8 Tips to Make Your Home Feel Relaxing
By Brian Acton
Home should be a place you feel safe, comfortable, and at ease. But when your job, family, or other responsibilities are stressing you out, your home may not feel very relaxing.
If your home isn’t providing any stress relief, some light touches can help transform it into a more serene environment. Here are eight tips to make your home feel more relaxing.
- Make a Good Entrance
The first thing you see when arriving at home should be pleasant and soothing. It could be a painting, pictures of your family, or another decoration. Whatever it is, a pleasant focal point near the entrance will create a good impression and help you ease into a relaxed mind state.
- Ditch the Clutter
If your home is covered in clutter that needs to be tossed out, donated, or put away, you may feel overwhelmed as soon as you walk in the door. Try to keep up with clutter and put it in its place on a consistent basis. While it may take a little time, it’s better than letting it pile up and create an overwhelming mess.
- Add Some Plants
Houseplants are good for the air quality in your home because they reduce carbon dioxide levels and remove pollutants from the air. They can also elevate your mood, as being around nature has been shown to reduce stress. Adding some houseplants to your home will lend some visual flair and help you relax.
- Focus on Memories
Photos from positive memories - such as family get-togethers or vacations - can easily give you a pleasure boost and help you forget your stress. Frame some photos to hang on the wall or display on bookshelves or tables. Just make sure that once you do, you actually look at them once in a while!
Create a Tech-Free Space
Many studies have linked too much screen time to stress, poor sleep, and depression. While you don’t need to eliminate your screen time entirely, you should take a break from technology once in a while. Creating a tech-free area of your home can help. It doesn't need to be an entire room - it can be a corner with a beanbag chair and some books - but a space to get away from screens can help you unwind.
- Use Natural Lighting
A lack of exposure to natural light has been linked to higher levels of cortisol (the “stress hormone”) and lower levels of melatonin at bedtime. This can result in higher stress, poor sleep quality, and depression. Open your curtains and shades to let in some natural sunlight.

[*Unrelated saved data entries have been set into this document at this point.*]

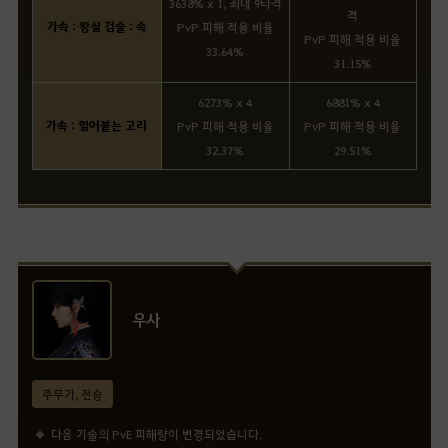
3638% x 1, 최대 9타격
격
가속 : 왕실 검술 : 속
PvP 피해 적용 비율
PvP 피해 적용 비율
33.64%
31.15%
6273% x 4
6881% x 4
가속 : 얼어붙는 고리
PvP 피해 적용 비율
PvP 피해 적용 비율
32.37%
29.51%
우사
주무기, 전승
다음 기술의 PvE 피해량이 변경되었습니다.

- Paint Your Walls Tranquil Colors
The color of your walls can affect your mood. If you’re trying to reduce stress you probably don’t want a lot of bold, striking colors in your home. Painting your home lighter shades of soothing colors, such as blue, violet, and pink, can create a calming effect.
- Make a Comfortable Bedroom
Your bedroom should be a sanctuary devoted to rest. The wrong bedroom setup can drastically affect your ability to get a good night’s sleep
, which in turn can raise your stress and leave you feeling exhausted. You may want to invest in some quality bedding, adjust the temperature of your bedroom, eliminate outside light, and take other steps to ensure your bedroom is optimized for sleep.